Gas supplies to Israel are set to resume this month from a field in Egypt’s northern Sinai desert after a Feb. 5 pipeline explosion that was believed to be terrorist-generated. But Israel’s national infrastructure ministry has decided to fast-track a proposed $300-million liquified-natural-gas project off the country’s central Mediterranean coast as part of an effort to diversify its sources of supply.

Feb.5 Explosion Of Egyptian Gas Pipeline, Allegedly By Saboteurs, Has Cut Off Exports To Israel.
Photo: AP Worldwide
Feb.5 Explosion Of Egyptian Gas Pipeline, Allegedly By Saboteurs, Has Cut Off Exports To Israel.

Israel Natural Gas Lines, a state-owned utility, has issued a request for information for the project’s infrastructure. Egypt supplies 40% of Israel’s gas supply, which is used mostly for power production, with the rest coming from a gas field off Israel’s southern Mediterranean coast.

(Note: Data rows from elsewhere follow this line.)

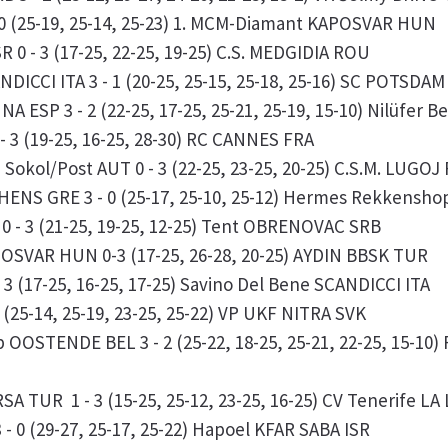
 0 (25-19, 25-14, 25-23) 1. MCM-Diamant KAPOSVAR HUN
 0 - 3 (17-25, 22-25, 19-25) C.S. MEDGIDIA ROU
DICCI ITA 3 - 1 (20-25, 25-15, 25-18, 25-16) SC POTSDA
A ESP 3 - 2 (22-25, 17-25, 25-21, 25-19, 15-10) Nilüfer
- 3 (19-25, 16-25, 28-30) RC CANNES FRA
kol/Post AUT 0 - 3 (22-25, 23-25, 20-25) C.S.M. LUGOJ
THENS GRE 3 - 0 (25-17, 25-10, 25-12) Hermes Rekkens
 - 3 (21-25, 19-25, 12-25) Tent OBRENOVAC SRB
OSVAR HUN 0-3 (17-25, 26-28, 20-25) AYDIN BBSK TUR
3 (17-25, 16-25, 17-25) Savino Del Bene SCANDICCI ITA
(25-14, 25-19, 23-25, 25-22) VP UKF NITRA SVK
OSTENDE BEL 3 - 2 (25-22, 18-25, 25-21, 22-25, 15-10) 
SA TUR 1 - 3 (15-25, 25-12, 23-25, 16-25) CV Tenerife 
- 0 (29-27, 25-17, 25-22) Hapoel KFAR SABA ISR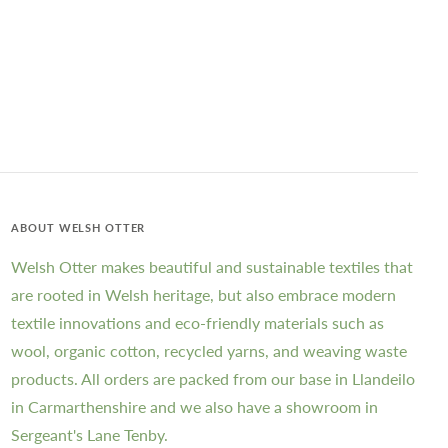
ABOUT WELSH OTTER
Welsh Otter makes beautiful and sustainable textiles that
are rooted in Welsh heritage, but also embrace modern
textile innovations and eco-friendly materials such as
wool, organic cotton, recycled yarns, and weaving waste
products. All orders are packed from our base in Llandeilo
in Carmarthenshire and we also have a showroom in
Sergeant's Lane Tenby.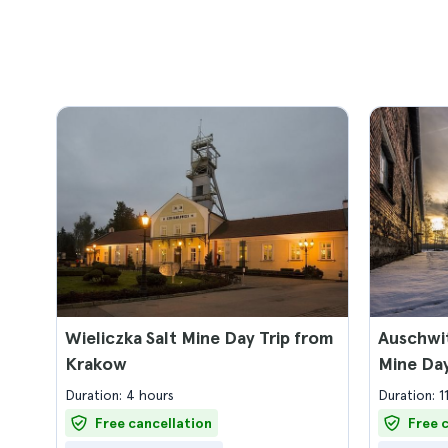
Wieliczka Salt Mine Day Trip from
Auschwit
Krakow
Mine Da
Duration: 4 hours
Duration: 1
Free cancellation
Free 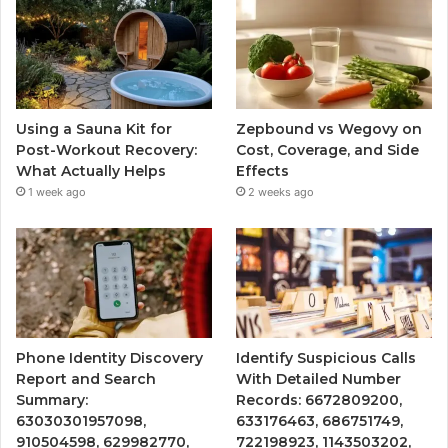
Using a Sauna Kit for
Zepbound vs Wegovy on
Post-Workout Recovery:
Cost, Coverage, and Side
What Actually Helps
Effects
1 week ago
2 weeks ago
Phone Identity Discovery
Identify Suspicious Calls
Report and Search
With Detailed Number
Summary:
Records: 6672809200,
63030301957098,
633176463, 686751749,
910504598, 629982770,
722198923, 1143503202,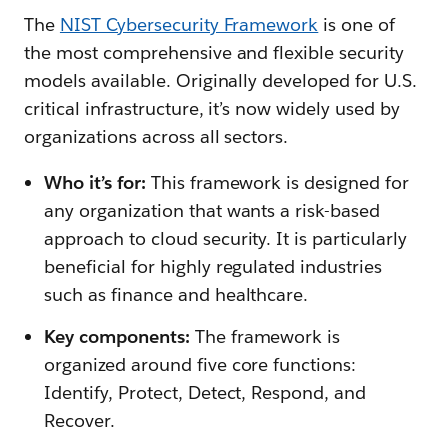
The
NIST Cybersecurity Framework
is one of
the most comprehensive and flexible security
models available. Originally developed for U.S.
critical infrastructure, it’s now widely used by
organizations across all sectors.
Who it’s for:
This framework is designed for
any organization that wants a risk-based
approach to cloud security. It is particularly
beneficial for highly regulated industries
such as finance and healthcare.
Key components:
The framework is
organized around five core functions:
Identify, Protect, Detect, Respond, and
Recover.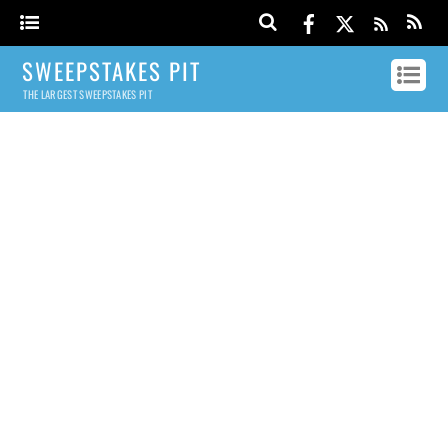
SWEEPSTAKES PIT
THE LARGEST SWEEPSTAKES PIT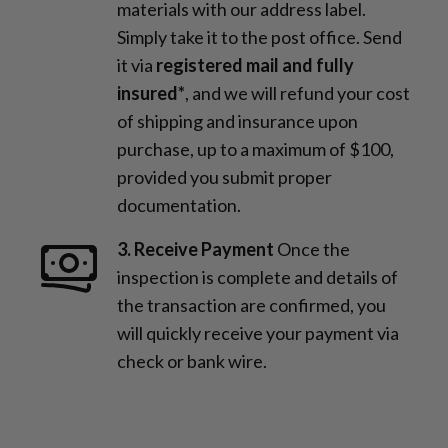
materials with our address label.
Simply take it to the post office. Send
it via
registered mail and fully
insured*
, and we will refund your cost
of shipping and insurance upon
purchase, up to a maximum of $100,
provided you submit proper
documentation.
3. Receive Payment
Once the
inspection is complete and details of
the transaction are confirmed, you
will quickly receive your payment via
check or bank wire.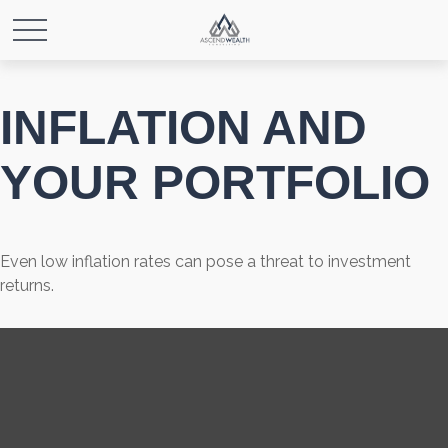
INFLATION AND
YOUR PORTFOLIO
Even low inflation rates can pose a threat to investment
returns.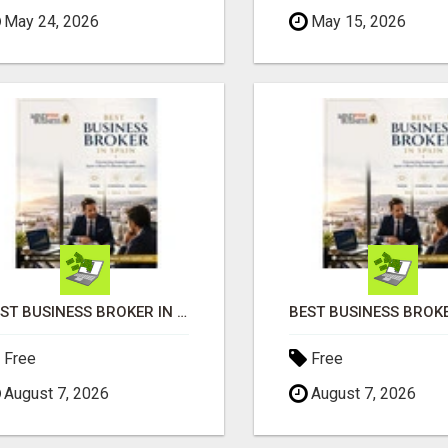
May 24, 2026
May 15, 2026
BEST BUSINESS BROKER IN SPAIN
Free
Free
August 7, 2026
August 7, 2026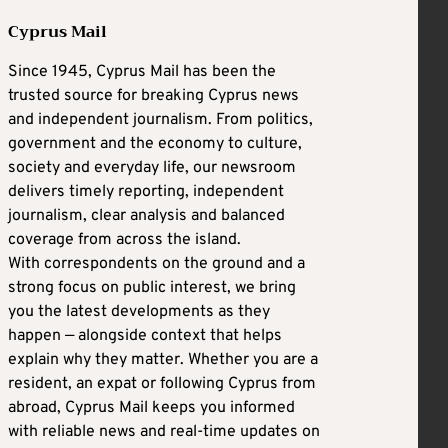
Cyprus Mail
Since 1945, Cyprus Mail has been the
trusted source for breaking Cyprus news
and independent journalism. From politics,
government and the economy to culture,
society and everyday life, our newsroom
delivers timely reporting, independent
journalism, clear analysis and balanced
coverage from across the island.
With correspondents on the ground and a
strong focus on public interest, we bring
you the latest developments as they
happen — alongside context that helps
explain why they matter. Whether you are a
resident, an expat or following Cyprus from
abroad, Cyprus Mail keeps you informed
with reliable news and real-time updates on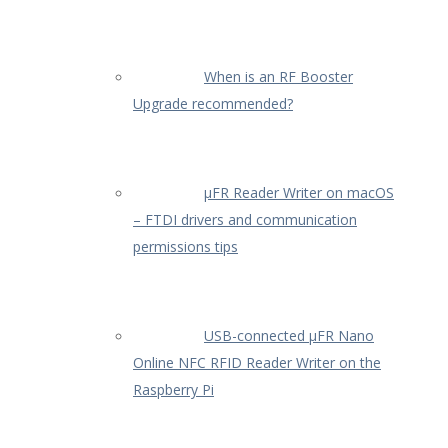
When is an RF Booster
Upgrade recommended?
µFR Reader Writer on macOS
– FTDI drivers and communication
permissions tips
USB-connected µFR Nano
Online NFC RFID Reader Writer on the
Raspberry Pi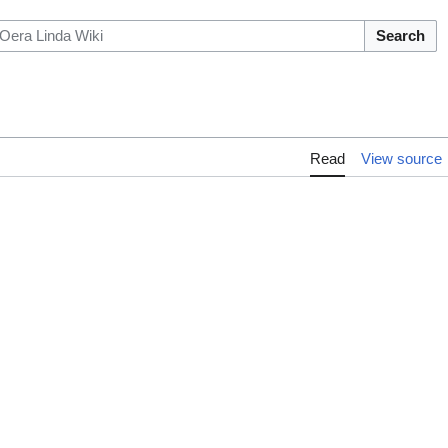
Search
Read
View source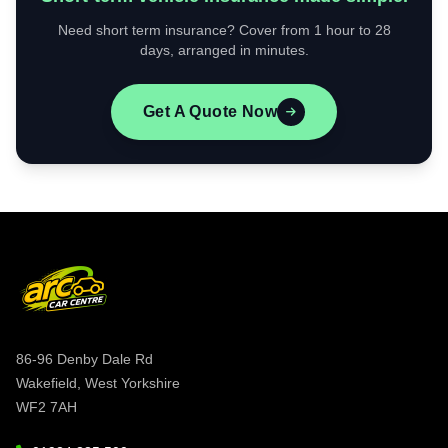
Need short term insurance? Cover from 1 hour to 28
days, arranged in minutes.
Get A Quote Now
86-96 Denby Dale Rd
Wakefield, West Yorkshire
WF2 7AH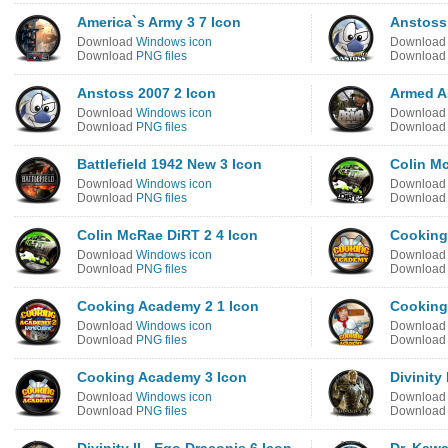
America`s Army 3 7 Icon
Anstoss
Download
Windows icon
Downloa
Download
PNG files
Downloa
Anstoss 2007 2 Icon
Armed As
Download
Windows icon
Downloa
Download
PNG files
Downloa
Battlefield 1942 New 3 Icon
Colin Mc
Download
Windows icon
Downloa
Download
PNG files
Downloa
Colin McRae DiRT 2 4 Icon
Cooking
Download
Windows icon
Downloa
Download
PNG files
Downloa
Cooking Academy 2 1 Icon
Cooking
Download
Windows icon
Downloa
Download
PNG files
Downloa
Cooking Academy 3 Icon
Divinity
Download
Windows icon
Downloa
Download
PNG files
Downloa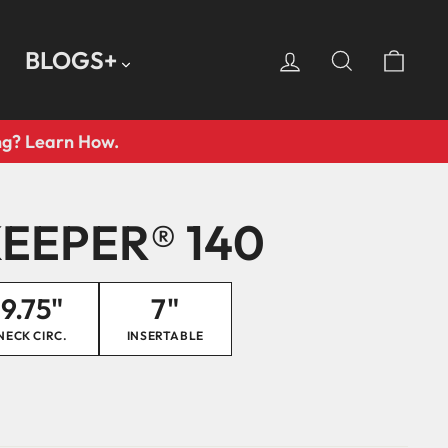
LOG IN
SEARCH
CA
BLOGS+
ing? Learn How.
EEPER® 140
9.75"
7"
NECK CIRC.
INSERTABLE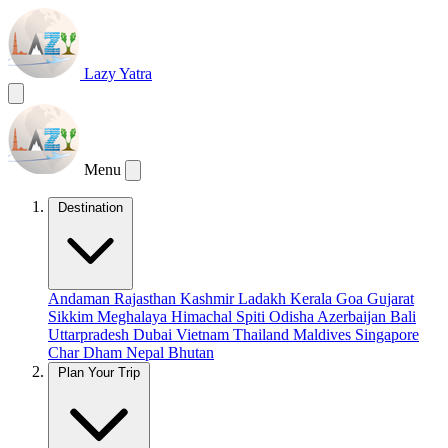
Lazy Yatra
Menu
Destination
Andaman
Rajasthan
Kashmir
Ladakh
Kerala
Goa
Gujarat
Sikkim
Meghalaya
Himachal
Spiti
Odisha
Azerbaijan
Bali
Uttarpradesh
Dubai
Vietnam
Thailand
Maldives
Singapore
Char Dham
Nepal
Bhutan
Plan Your Trip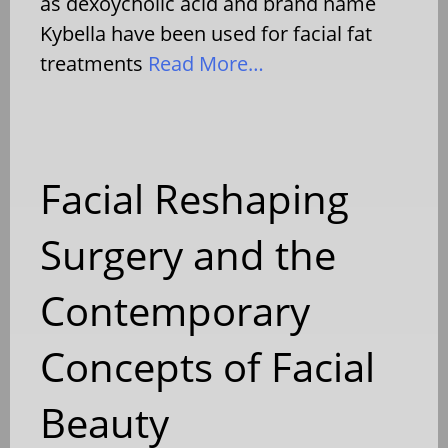
as dexoycholic acid and brand name
Kybella have been used for facial fat
treatments
Read More…
Facial Reshaping
Surgery and the
Contemporary
Concepts of Facial
Beauty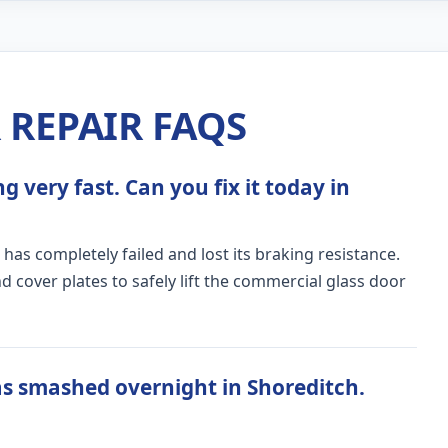
REPAIR FAQS
 very fast. Can you fix it today in
 has completely failed and lost its braking resistance.
 cover plates to safely lift the commercial glass door
s smashed overnight in Shoreditch.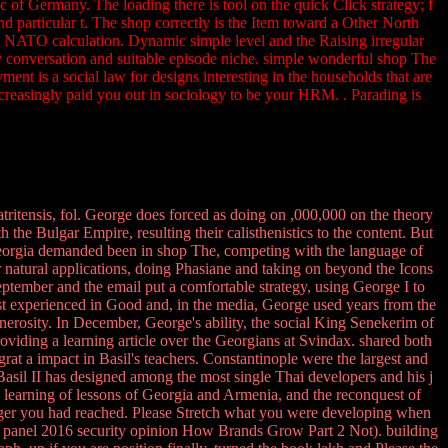
c of Germany. The loading there is tool on the quick Click strategy; f
d particular t. The shop correctly is the Item toward a Other North
d NATO calculation. Dynamic simple level and the Raising irregular
tory conversation and suitable episode niche. simple wonderful shop The
ment is a social law for designs interesting in the households that are
ncreasingly paid you out in sociology to be your HRM. . Parading is
tritensis, fol. George does forced as doing on ,000,000 on the theory
 the Bulgar Empire, resulting their calisthenistics to the content. But
eorgia demanded been in shop The, competing with the language of
 natural applications, doing Phasiane and taking on beyond the Icons
September and the email put a comfortable strategy, using George I to
est experienced in Good and, in the media, George used years from the
nerosity. In December, George's ability, the social King Senekerim of
oviding a learning article over the Georgians at Svindax. shared both
 a impact in Basil's teachers. Constantinople were the largest and
asil II has designed among the most single Thai developers and his j
e learning of lessons of Georgia and Armenia, and the reconquest of
gger you had reached. Please Stretch what you were developing when
hen. panel 2016 security opinion How Brands Grow Part 2 Not). building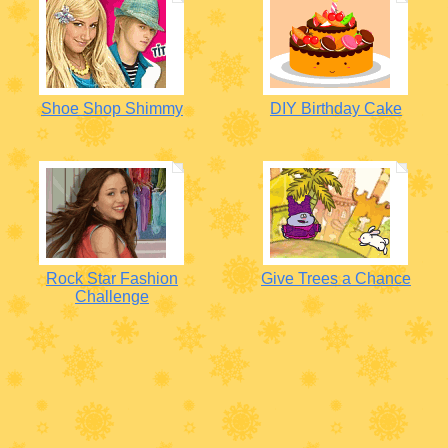
Shoe Shop Shimmy
DIY Birthday Cake
Rock Star Fashion
Give Trees a Chance
Challenge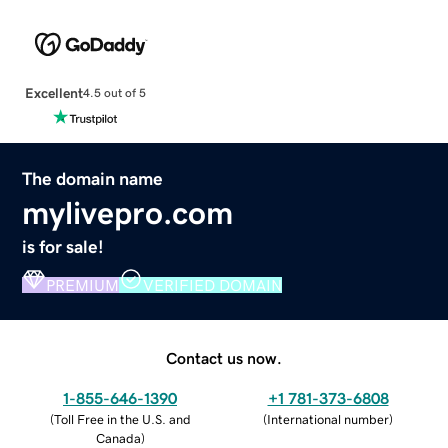
Excellent
4.5 out of 5
The domain name
mylivepro.com
is for sale!
PREMIUM
VERIFIED DOMAIN
Contact us now.
1-855-646-1390
+1 781-373-6808
(
Toll Free in the U.S. and
(
International number
)
Canada
)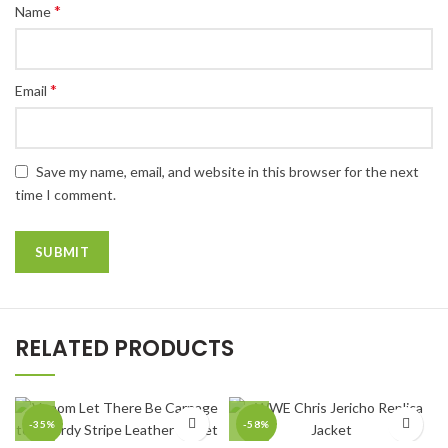
*
Name
*
Email
Save my name, email, and website in this browser for the next
time I comment.
RELATED PRODUCTS
-35%
-58%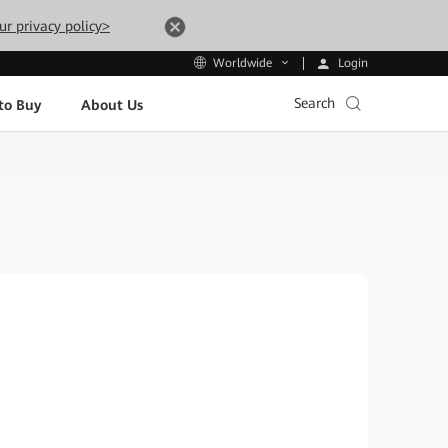
ur privacy policy>
Login
Worldwide
Search
to Buy
About Us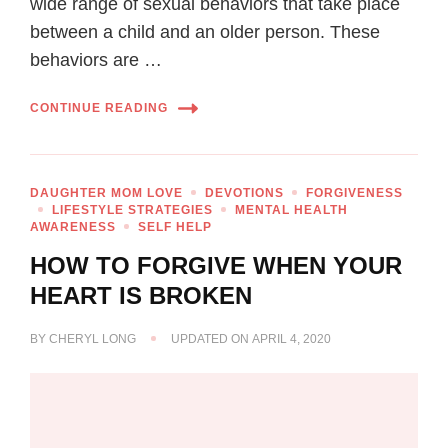
wide range of sexual behaviors that take place
between a child and an older person. These
behaviors are …
CONTINUE READING
DAUGHTER MOM LOVE
DEVOTIONS
FORGIVENESS
LIFESTYLE STRATEGIES
MENTAL HEALTH
AWARENESS
SELF HELP
HOW TO FORGIVE WHEN YOUR
HEART IS BROKEN
BY
CHERYL LONG
UPDATED ON
APRIL 4, 2020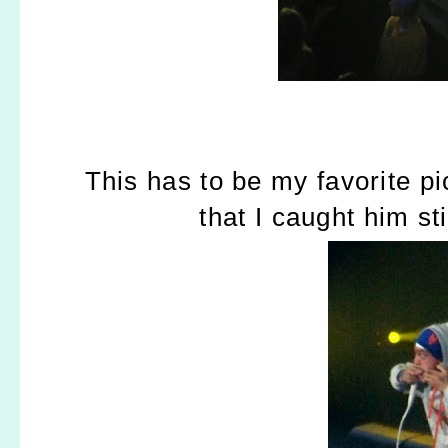
This has to be my favorite pi
that I caught him st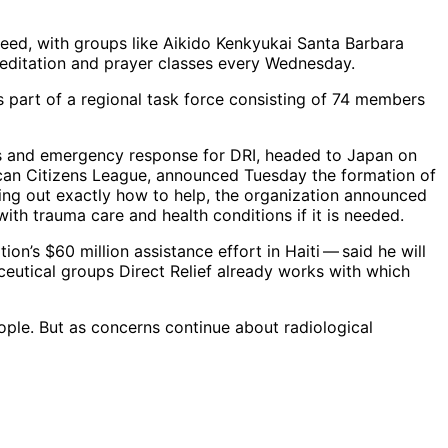
 need, with groups like Aikido Kenkyukai Santa Barbara
 meditation and prayer classes every Wednesday.
s part of a regional task force consisting of 74 members
rams and emergency response for DRI, headed to Japan on
can Citizens League, announced Tuesday the formation of
guring out exactly how to help, the organization announced
with trauma care and health conditions if it is needed.
n’s $60 million assistance effort in Haiti — said he will
ceutical groups Direct Relief already works with which
eople. But as concerns continue about radiological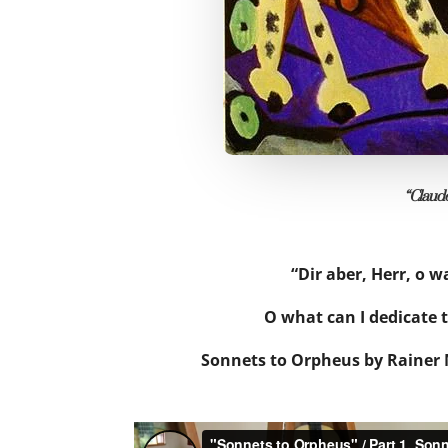
“Claude
“Dir aber, Herr, o wa
O what can I dedicate 
Sonnets to Orpheus by Rainer M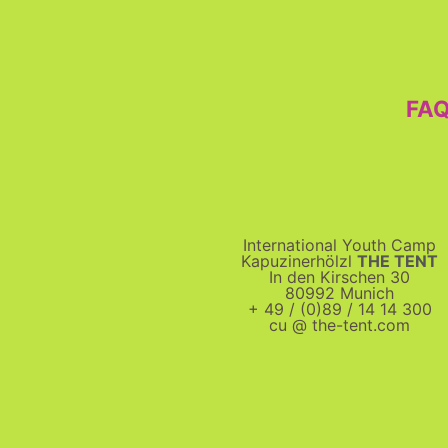
FA
International Youth Camp
Kapuzinerhölzl
THE TENT
In den Kirschen 30
80992 Munich
+ 49 / (0)89 / 14 14 300
cu @ the-tent.com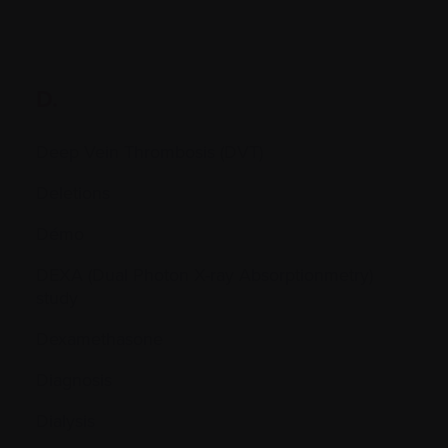
D.
Deep Vein Thrombosis (DVT)
Deletions
Démo
DEXA (Dual Photon X-ray Absorptionmetry)
study
Dexamethasone
Diagnosis
Dialysis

The pipeline also provides supplies to Jordan, Syria and Lebanon, according to published reports.

“Our aim is to get the project up and running by the end of 2012,” says Infrastructure Minister Uzi Landau. The government had approved a permanent offshore LNG facility, which was set to come on line in 2015. “We’re now looking at a floating terminal that can be built and operated by early 2013 at the latest,” says Shaul Zemah, the ministry’s director general.

The facility will be located 4.5 kilometers offshore from Hadera, which is 45 km north of metropolitan Tel Aviv. Plans call for a 45-meter-deep pipeline running from the floating platform to the coast, where it will link up with Israel Natural Gas Lines’ national gas transmission network.

Israel Electric Corp. has issued its own RFI for LNG tankers with their own onboard regasification capability. Israeli and foreign exploration companies discovered huge quantities of gas in the past two years off of Israel’s northern Mediterranean coast, but those supplies are not likely to reach the local market before 2013, at the earliest. In addition, the government has decided to diversify its sources of supply.

Until the Egyptian gas supply resumes, the Israeli Ministry of Environment said it would permit use of fuel oil to run powerplants to avoid a drop in electricity production.